Kaurismaki: «Adoro la vita ma la felicità dura un secondo»

Nelle tristi «Luci del sobborgo», a una guardia accade di tutto: ingannato da una donna, finisce in carcere. Ma alla fine c’è una lieve speranza

Maurizio Cabona

da Cannes

A metà percorso, il Festival di Cannes ha già un ventaglio di quattro verosimili Palme d’oro nel Vento agita l’orzo di Ken Loach, in Volver di Pedro Almodòvar, nei Climi di Nuri Bilge Ceylan e, ieri, nelle Luci del sobborgo (Ruoholati, a Helsinki), scritto, prodotto e diretto da Aki Kaurismaki.
Sono tutti film di registi sfiorati dal massimo riconoscimento di Cannes: il caso più recente è stato proprio quello di Kaurismaki, defraudato nel 2002 per L’uomo senza passato a vantaggio del Pianista di Roman Polanski.
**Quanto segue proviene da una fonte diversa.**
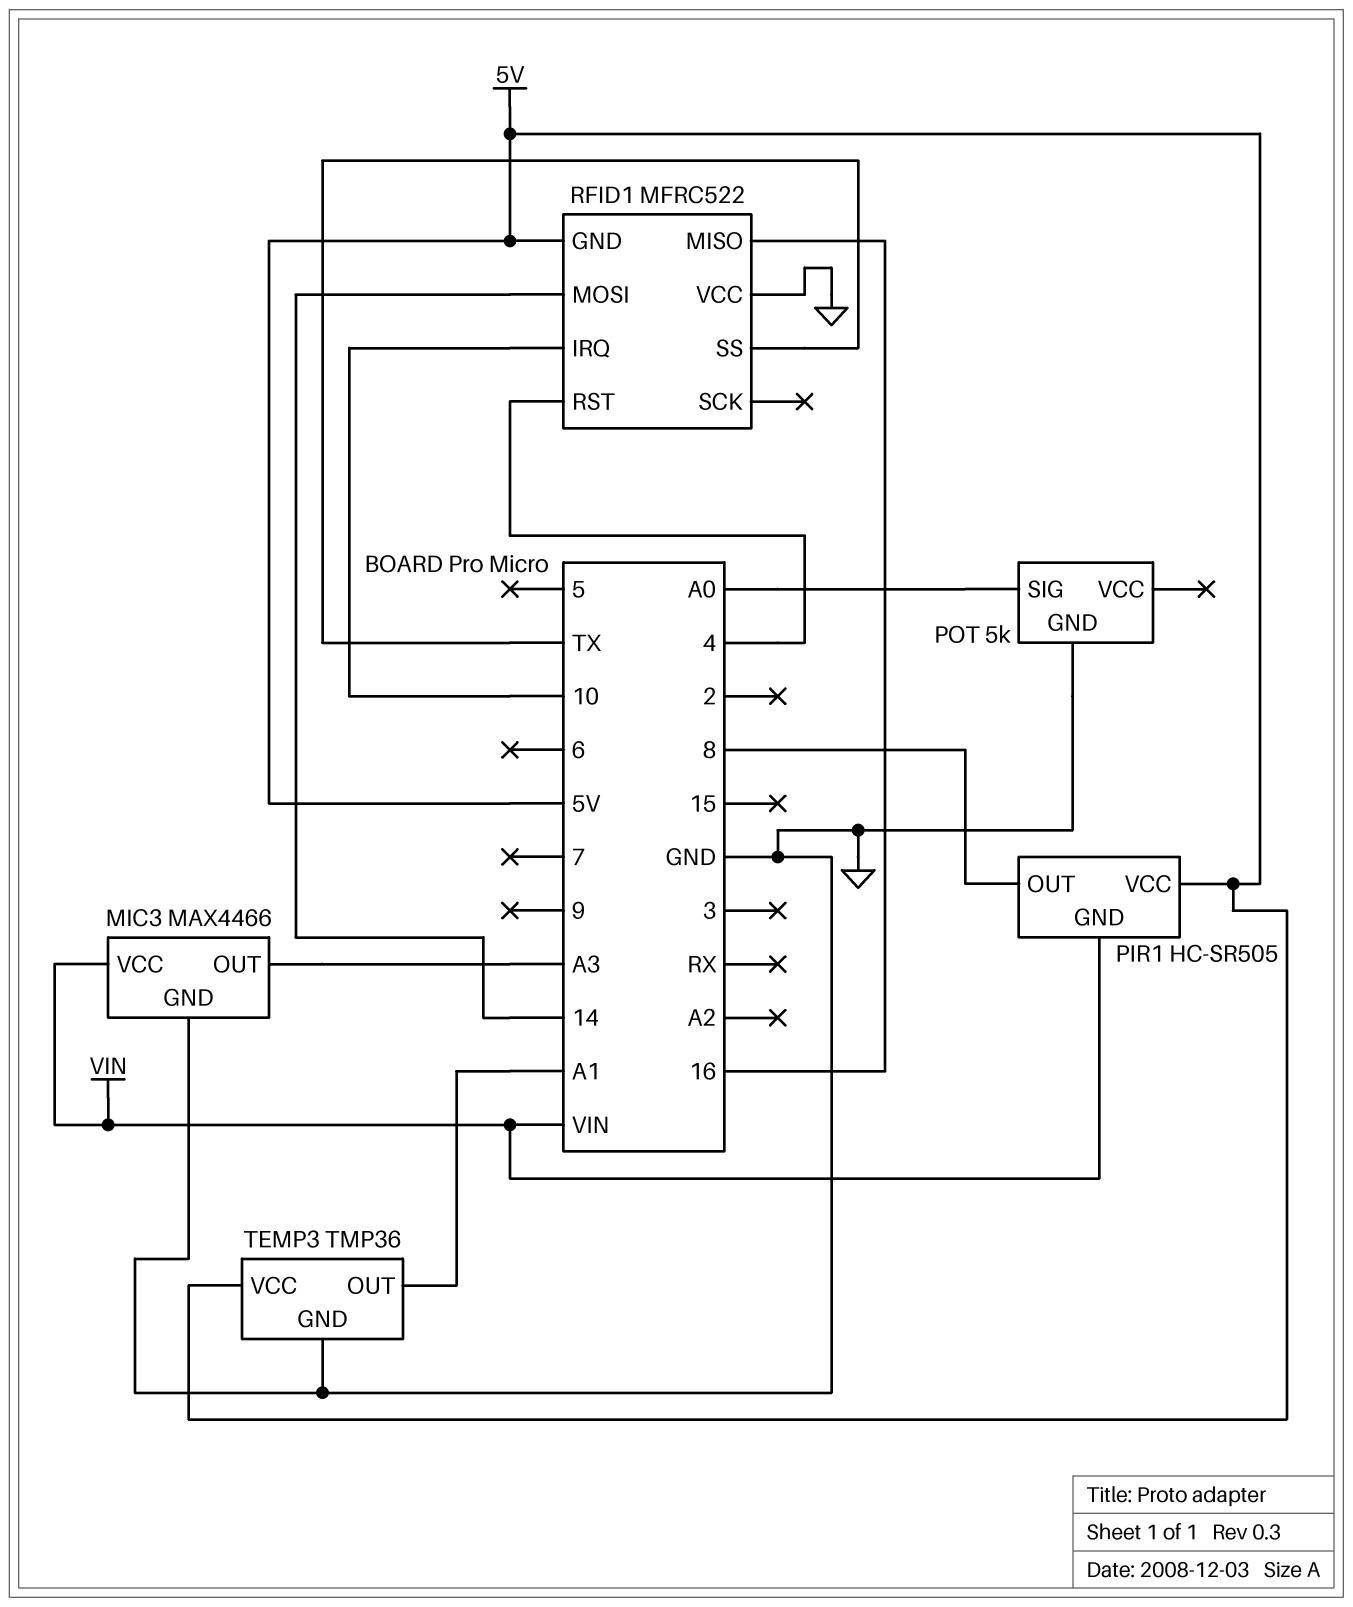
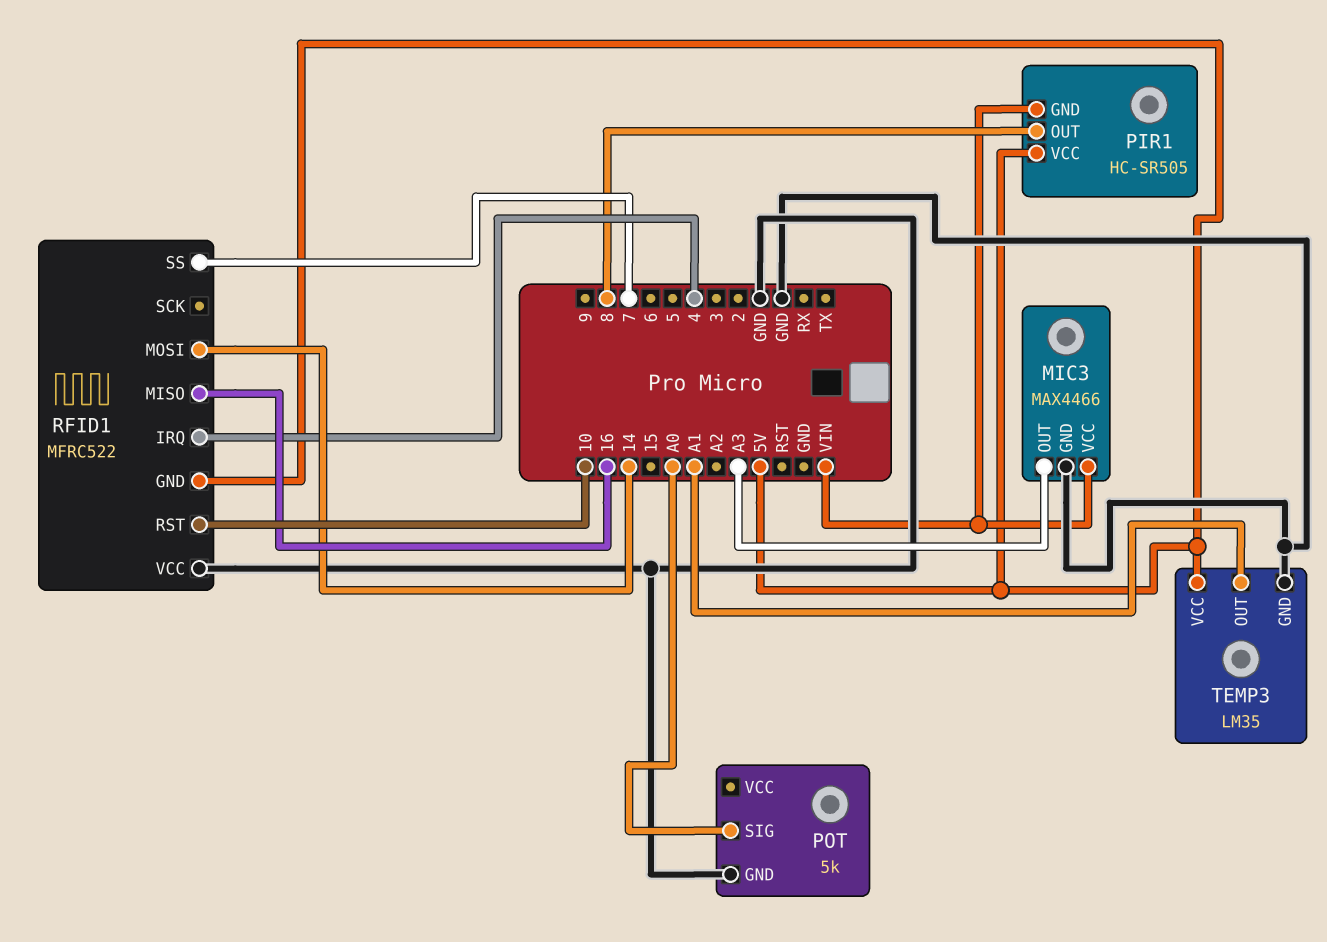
RFID1 pin IRQ: 10 -> 4
RFID1 pin RST: 4 -> 10
RFID1 pin SS: TX -> 7
TEMP3: TMP36 -> LM35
Il discorso di delusa accettazione del Gran Premio della Giuria da parte di Kaurismaki fu di poche ma significative parole, essenziale: «Ringrazio solo me stesso»!
Prima inquadratura di Luci del sobborgo: Helsinki all’alba, due palazzi in vetrocemento, lampioni accesi, rare auto; in sottofondo la suggestiva voce di Carlos Gardel, che - dall’Argentina di settant’anni fa - intona Volver, con un effetto di straniamento che è la cifra di Kaurismaki: mettere un ritmo australe su sfondo boreale. Ulteriore straniamento: Volver dà il titolo all’omonimo film di Almodòvar, dove il motivo echeggia in altra versione.
Coincidenze del genere non sono rare ai Festival: forse una sorta di spirito del tempo orienta certe scelte. Kaurismaki spiega la sua così: «Nel 1956 i miei genitori vanno a un ballo. Danzano un tango cantato da Anniki Tähti. Nove mesi dopo (era ormai il 1957, ndr) nasco io». E aggiunge: «Sono un uomo fuori moda, che crede all’amore, alla fratellanza, al lavoro. O meglio: amo la vita, è la vita a non amare me. Se c’è un po’ di felicità nelle mie opere, è perché sono una persona educata». Ecco una sintesi di Kaurismaki su Kaurismaki.
Terza puntata della trilogia aperta dal magnifico Nuvole in viaggio (Festival di Cannes, 1996) e proseguita da L’uomo senza passato, Luci del sobborgo riflette questa tenera amarezza. Rispetto ai precedenti film, la comicità triste diventa tristezza comica: ovvero sempre meno Chaplin e sempre più Keaton. Il personaggio principale - ancora un alter ego di Kaurismaki - è una guardia (Janne Hyytiainen) scambiata per un ladro. Gli succede perché s’è innamorato di una donna venale (Maria Järvenhelmi), che gli sottrae le chiavi dei forzieri dei gioielli che lui custodisce e li passa a una banda che li ruba, poi lei gli nasconde qualche gioiello in casa, onde farlo arrestare. Dopo aver scontato la pena, la guardia cercherà di punire il ladro, riuscendo solo a farsi punire da loro. Ormai ha perso tutto, anche la speranza, quando una mano sfiora la sua... Ma non si pensi al lieto fine alla maniera americana: le disgrazie prendono un’ora e un quarto del film, la carezza un secondo.
Ogni biografia è anche un’autobiografia e Kaurismaki non ne fa mistero. Solitario che soffre di solitudine, ha un passato di muratore, palombaro e postino. «Questo - dice - è stato il lavoro migliore: consegnata la posta al mattino, potevo andare al cinema».
Hyytiäinen aveva già lavorato per Kaurismaki nell’Uomo senza passato, ma è al primo ruolo di protagonista; la Järvenhelmi è invece al primo film con lui.

Naturalmente non manca, come negli altri film del regista, un suo cane come interprete della storia: qui è Paju, bisnipote di Laika, della Vita di bohème; nipote di Piitu, di Juha; e figlia di Tähti, dell’Uomo senza passato.